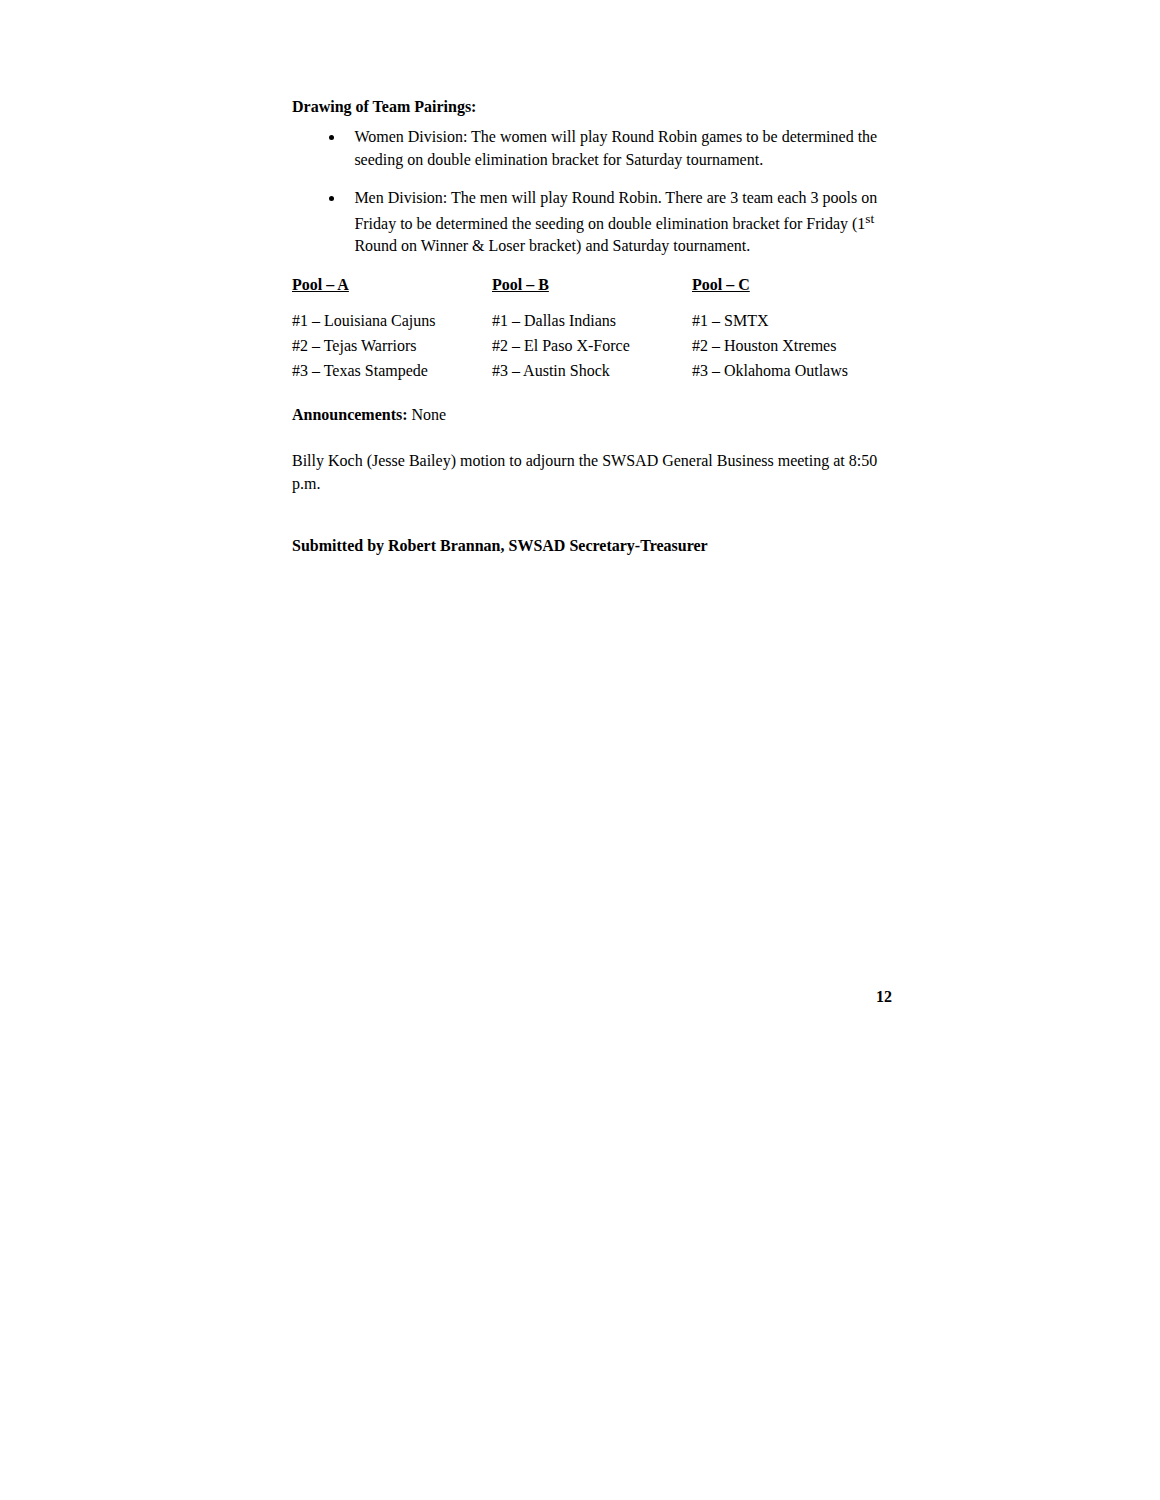Drawing of Team Pairings:
Women Division: The women will play Round Robin games to be determined the seeding on double elimination bracket for Saturday tournament.
Men Division: The men will play Round Robin. There are 3 team each 3 pools on Friday to be determined the seeding on double elimination bracket for Friday (1st Round on Winner & Loser bracket) and Saturday tournament.
| Pool – A | Pool – B | Pool – C |
| --- | --- | --- |
| #1 – Louisiana Cajuns | #1 – Dallas Indians | #1 – SMTX |
| #2 – Tejas Warriors | #2 – El Paso X-Force | #2 – Houston Xtremes |
| #3 – Texas Stampede | #3 – Austin Shock | #3 – Oklahoma Outlaws |
Announcements: None
Billy Koch (Jesse Bailey) motion to adjourn the SWSAD General Business meeting at 8:50 p.m.
Submitted by Robert Brannan, SWSAD Secretary-Treasurer
12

══════

Your answer should be an exact copy of the lines from the one with "Men Division: The men" through the end of the material, with no other lines.

Men Division: The men will play Round Robin. There are 3 team each 3 pools on Friday to be determined the seeding on double elimination bracket for Friday (1st Round on Winner & Loser bracket) and Saturday tournament.
| Pool – A | Pool – B | Pool – C |
| --- | --- | --- |
| #1 – Louisiana Cajuns | #1 – Dallas Indians | #1 – SMTX |
| #2 – Tejas Warriors | #2 – El Paso X-Force | #2 – Houston Xtremes |
| #3 – Texas Stampede | #3 – Austin Shock | #3 – Oklahoma Outlaws |
Announcements: None
Billy Koch (Jesse Bailey) motion to adjourn the SWSAD General Business meeting at 8:50 p.m.
Submitted by Robert Brannan, SWSAD Secretary-Treasurer
12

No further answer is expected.